Since the first case of HPAI was confirmed in a broiler breeder operation near Villiers, Mpumalanga, in June, a number of other poultry and ostrich operations, as well as wild bird species, hobby birds and backyard chickens have subsequently been infected with the virus.
To date, a total of 92 locations have been identified that tested positive for HPAI H5N8, and reported to the World Organisation for Animal Health (OIE).
The department in collaboration with the poultry industry is investigating how a vaccination strategy could be incorporated as a control measure for specific groups of birds on farms.
“Inputs of vaccine manufacturers and international experts have been taken into account. This measure might decrease the effects of the HPAI outbreak on the short term but might have a negative effect on trade,” the department said.
An exit strategy to withdraw vaccination once the threat of HPAI is passed is also under discussion.
“The movement of live commercial chickens from HPAI affected properties is not allowed and this is controlled and enforced by the Provincial Veterinary Services. This has been effective in preventing the spread of the disease directly from one HPAI affected property to another,” the department said.

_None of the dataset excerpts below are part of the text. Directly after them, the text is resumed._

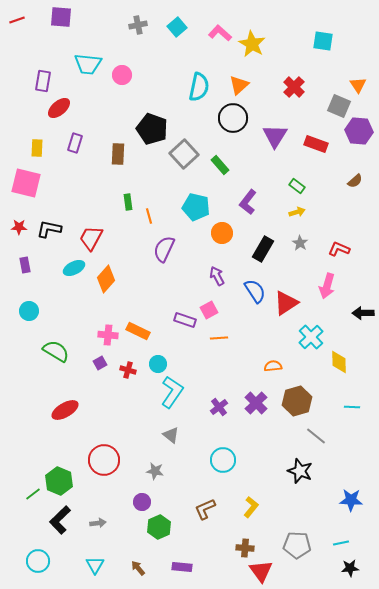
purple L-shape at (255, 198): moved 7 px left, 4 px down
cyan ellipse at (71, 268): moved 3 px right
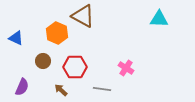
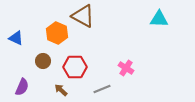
gray line: rotated 30 degrees counterclockwise
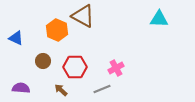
orange hexagon: moved 3 px up
pink cross: moved 10 px left; rotated 28 degrees clockwise
purple semicircle: moved 1 px left, 1 px down; rotated 108 degrees counterclockwise
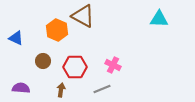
pink cross: moved 3 px left, 3 px up; rotated 35 degrees counterclockwise
brown arrow: rotated 56 degrees clockwise
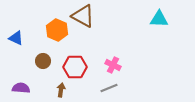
gray line: moved 7 px right, 1 px up
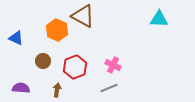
red hexagon: rotated 20 degrees counterclockwise
brown arrow: moved 4 px left
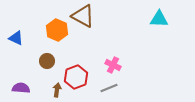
brown circle: moved 4 px right
red hexagon: moved 1 px right, 10 px down
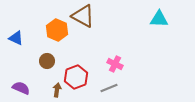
pink cross: moved 2 px right, 1 px up
purple semicircle: rotated 18 degrees clockwise
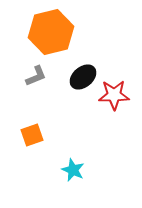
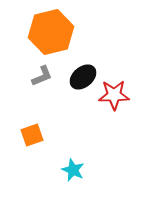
gray L-shape: moved 6 px right
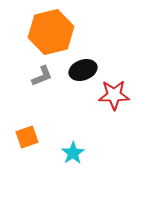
black ellipse: moved 7 px up; rotated 20 degrees clockwise
orange square: moved 5 px left, 2 px down
cyan star: moved 17 px up; rotated 15 degrees clockwise
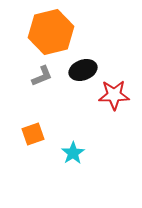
orange square: moved 6 px right, 3 px up
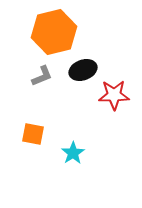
orange hexagon: moved 3 px right
orange square: rotated 30 degrees clockwise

To date, none of the outbreaks could be directly linked to the movement of live birds from an affected farm.
“A system was introduced to allow for movement of healthy live chickens for purposes other than for slaughter. Provincial Veterinary Services issued health attestations for small scale farmers and distributors of live chickens and the Poultry Disease Management Agency (PDMA) was authorised by the department to register and keep records of all parties selling and buying live chickens,” the department said.
This has so far been effective to prevent the spread of the disease to small scale farmers and backyard breeders on a large scale.
The department is also working closely with the industry to promote ongoing food security through the importation of fertile broiler hatching eggs.
This will address the shortage in the market, while at the same time ensuring that such imports are allowed in a safe manner so as not to jeopardise the health status of the national poultry flock.
“The Department and Industry task team has finalised the protocol and this will then be negotiated with trade partners who are already trading with South Africa and recognised as Highly Pathogenic Avian Influenza free,” the department said.
Guidelines to clearly explain and outline the principles regarding compensation of farmers on farms affected by HPAI in terms of the Animal Diseases Act, 1984 (Act No 35 of 1984) are in the process of being drafted.
“It is important to note that compensation is at the discretion of the Minister and only payable for losses suffered due to the destruction of healthy birds and eggs in an effort to eradicate the disease. Compensation in terms of the Animal Diseases Act is not a farmer support initiative and therefore should not be confused with such initiatives,” the department said.